_EXTRACTED TEXT_
┌────────
Skip to main content

Full-fidelity XML parser with lossless round-trip editing

Project description

xmlcst

Full-fidelity XML concrete syntax tree for Python -- parse, edit, and serialize with zero formatting loss.

Why xmlcst?

Existing Python XML libraries (ElementTree, lxml, minidom) parse XML into a semantic tree that discards lexical details: whitespace, comment placement, attribute quote styles, entity reference forms, and more. When you serialize back, the output differs from the input even if you changed nothing.

xmlcst takes a different approach. It treats XML as source text first and semantic structure second, producing a concrete syntax tree (CST) that retains every byte of the original document. When you edit a single attribute, only that attribute changes in the output -- surrounding formatting, comments, and whitespace remain untouched.

This makes xmlcst ideal for programmatic editing of XML configuration files (Maven POMs, .csproj files, Spring configs, Android manifests) where changes must produce minimal, reviewable diffs.

How xmlcst compares

Feature ElementTree lxml minidom xmlcst
Attribute order Partial Partial Partial Preserved
Quote style (' vs ") No No No Preserved
Whitespace / indentation No No No Preserved
Comments No Yes Yes Preserved
Entity reference form No No No Preserved
CDATA vs escaped text No Yes Yes Preserved
Empty-element syntax (<x/> vs <x />) No No No Preserved
Byte-identical round-trip No No No Yes

The closest conceptual analogue is ruamel.yaml -- a round-trip-capable YAML library -- applied to XML.

Installation

pip install xmlcst

Requires Python 3.12+. Pure Python -- no compiled dependencies. Ships PEP 561 type annotations for full mypy / pyright support.

Quick Start

Parse and round-trip

import xmlcst

source = '<project xmlns="http://maven.apache.org/POM/4.0.0">\n  <version>1.0</version>\n</project>'

doc = xmlcst.parse(source)
assert doc.to_string() == source  # byte-identical round-trip

Edit an attribute (minimal diff)

doc = xmlcst.parse('<root version="1.0" author="alice"/>')
doc.root.attributes["version"] = "2.0"
print(doc.to_string())
# <root version="2.0" author="alice"/>
# Only the value changed -- quotes, whitespace, other attributes untouched

Navigate the tree

doc = xmlcst.parse("""\
<project>
  <dependencies>
    <dependency>
      <groupId>junit</groupId>
    </dependency>
  </dependencies>
</project>""")

deps = doc.root.find("dependencies")
dep = deps.find("dependency")
group = dep.find("groupId")
print(group.children[0].content)  # "junit" (a Text node)

# Or search recursively
dep2 = doc.root.find_recursive("dependency")
all_deps = doc.root.findall_recursive("dependency")

Add and remove elements

doc = xmlcst.parse("<root>\n  <a/>\n  <b/>\n</root>")
doc.root.append(xmlcst.Element("c"))
print(doc.to_string())
# <root>
#   <a/>
#   <b/>
#   <c/>
# </root>

Access formatting metadata

doc = xmlcst.parse('<root  id = "1"  name=\'foo\'/>')
attr = doc.root.attributes["id"]
print(attr.raw_value)          # "1"
print(attr.quote)              # '"'
print(attr.leading_whitespace) # "  "
print(attr.eq_whitespace)      # (" ", " ")
└────────
_STORED DATA_
┌────────
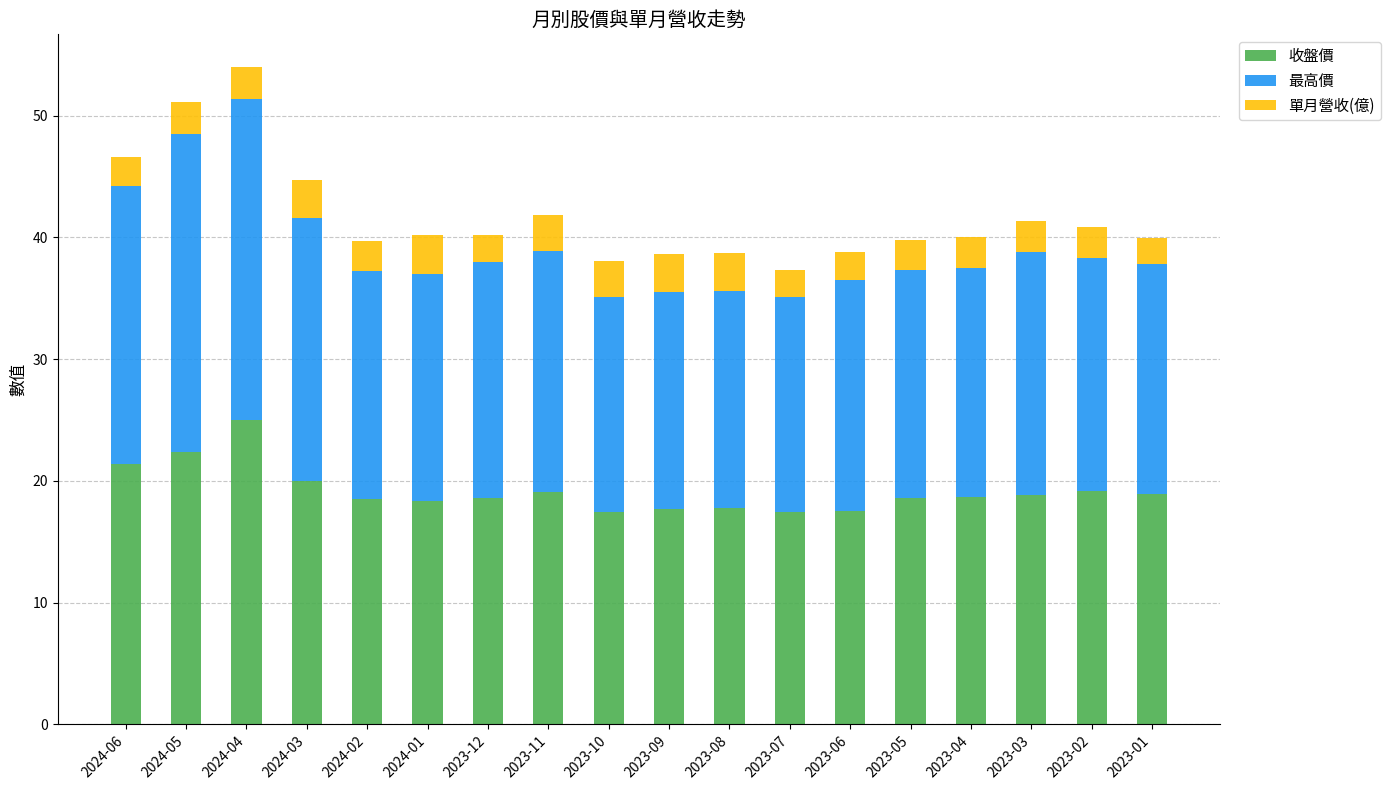

What is the difference between the maximum and minimum values in the 收盤價 series?

7.6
└────────
Reproduce the xmlcst project description word for word from "Requires Python 3.12+." to "attribute (minimal diff)".

_SOLUTION TO THIS EXERCISE_
Requires Python 3.12+. Pure Python -- no compiled dependencies. Ships PEP 561 type annotations for full mypy / pyright support.

Quick Start

Parse and round-trip

import xmlcst

source = '<project xmlns="http://maven.apache.org/POM/4.0.0">\n  <version>1.0</version>\n</project>'

doc = xmlcst.parse(source)
assert doc.to_string() == source  # byte-identical round-trip

Edit an attribute (minimal diff)